(What you need to do) All lines of the listing below are to be printed again exactly.

(Supplied records)
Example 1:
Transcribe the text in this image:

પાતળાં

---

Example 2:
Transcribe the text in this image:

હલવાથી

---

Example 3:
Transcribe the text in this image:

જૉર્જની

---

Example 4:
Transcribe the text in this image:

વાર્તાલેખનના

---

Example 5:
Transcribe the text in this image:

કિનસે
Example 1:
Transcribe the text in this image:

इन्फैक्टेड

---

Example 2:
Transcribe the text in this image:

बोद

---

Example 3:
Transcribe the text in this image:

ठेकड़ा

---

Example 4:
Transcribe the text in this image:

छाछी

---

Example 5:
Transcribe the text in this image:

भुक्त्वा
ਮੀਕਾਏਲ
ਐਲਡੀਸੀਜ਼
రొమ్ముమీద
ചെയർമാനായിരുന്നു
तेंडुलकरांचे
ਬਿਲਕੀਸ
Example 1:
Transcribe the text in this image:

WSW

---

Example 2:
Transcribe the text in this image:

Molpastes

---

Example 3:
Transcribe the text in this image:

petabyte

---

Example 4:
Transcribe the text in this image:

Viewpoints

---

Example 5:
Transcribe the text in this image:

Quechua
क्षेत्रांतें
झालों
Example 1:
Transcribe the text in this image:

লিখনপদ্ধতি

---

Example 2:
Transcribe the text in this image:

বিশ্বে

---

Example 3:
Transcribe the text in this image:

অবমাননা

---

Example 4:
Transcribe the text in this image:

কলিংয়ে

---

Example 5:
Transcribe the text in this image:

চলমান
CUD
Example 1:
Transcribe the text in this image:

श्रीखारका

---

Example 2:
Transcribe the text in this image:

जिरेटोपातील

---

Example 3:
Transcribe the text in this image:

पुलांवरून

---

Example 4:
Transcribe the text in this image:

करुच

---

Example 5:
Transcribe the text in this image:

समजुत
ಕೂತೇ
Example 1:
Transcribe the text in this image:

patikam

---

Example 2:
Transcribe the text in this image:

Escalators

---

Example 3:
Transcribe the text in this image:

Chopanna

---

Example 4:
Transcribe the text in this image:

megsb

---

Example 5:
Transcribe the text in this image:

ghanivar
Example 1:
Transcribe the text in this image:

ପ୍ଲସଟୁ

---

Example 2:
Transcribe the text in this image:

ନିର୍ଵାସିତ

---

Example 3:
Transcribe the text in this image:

(Exercise solution)
Example 1:
Transcribe the text in this image:

પાતળાં

---

Example 2:
Transcribe the text in this image:

હલવાથી

---

Example 3:
Transcribe the text in this image:

જૉર્જની

---

Example 4:
Transcribe the text in this image:

વાર્તાલેખનના

---

Example 5:
Transcribe the text in this image:

કિનસે
Example 1:
Transcribe the text in this image:

इन्फैक्टेड

---

Example 2:
Transcribe the text in this image:

बोद

---

Example 3:
Transcribe the text in this image:

ठेकड़ा

---

Example 4:
Transcribe the text in this image:

छाछी

---

Example 5:
Transcribe the text in this image:

भुक्त्वा
ਮੀਕਾਏਲ
ਐਲਡੀਸੀਜ਼
రొమ్ముమీద
ചെയർമാനായിരുന്നു
तेंडुलकरांचे
ਬਿਲਕੀਸ
Example 1:
Transcribe the text in this image:

WSW

---

Example 2:
Transcribe the text in this image:

Molpastes

---

Example 3:
Transcribe the text in this image:

petabyte

---

Example 4:
Transcribe the text in this image:

Viewpoints

---

Example 5:
Transcribe the text in this image:

Quechua
क्षेत्रांतें
झालों
Example 1:
Transcribe the text in this image:

লিখনপদ্ধতি

---

Example 2:
Transcribe the text in this image:

বিশ্বে

---

Example 3:
Transcribe the text in this image:

অবমাননা

---

Example 4:
Transcribe the text in this image:

কলিংয়ে

---

Example 5:
Transcribe the text in this image:

চলমান
CUD
Example 1:
Transcribe the text in this image:

श्रीखारका

---

Example 2:
Transcribe the text in this image:

जिरेटोपातील

---

Example 3:
Transcribe the text in this image:

पुलांवरून

---

Example 4:
Transcribe the text in this image:

करुच

---

Example 5:
Transcribe the text in this image:

समजुत
ಕೂತೇ
Example 1:
Transcribe the text in this image:

patikam

---

Example 2:
Transcribe the text in this image:

Escalators

---

Example 3:
Transcribe the text in this image:

Chopanna

---

Example 4:
Transcribe the text in this image:

megsb

---

Example 5:
Transcribe the text in this image:

ghanivar
Example 1:
Transcribe the text in this image:

ପ୍ଲସଟୁ

---

Example 2:
Transcribe the text in this image:

ନିର୍ଵାସିତ

---

Example 3:
Transcribe the text in this image:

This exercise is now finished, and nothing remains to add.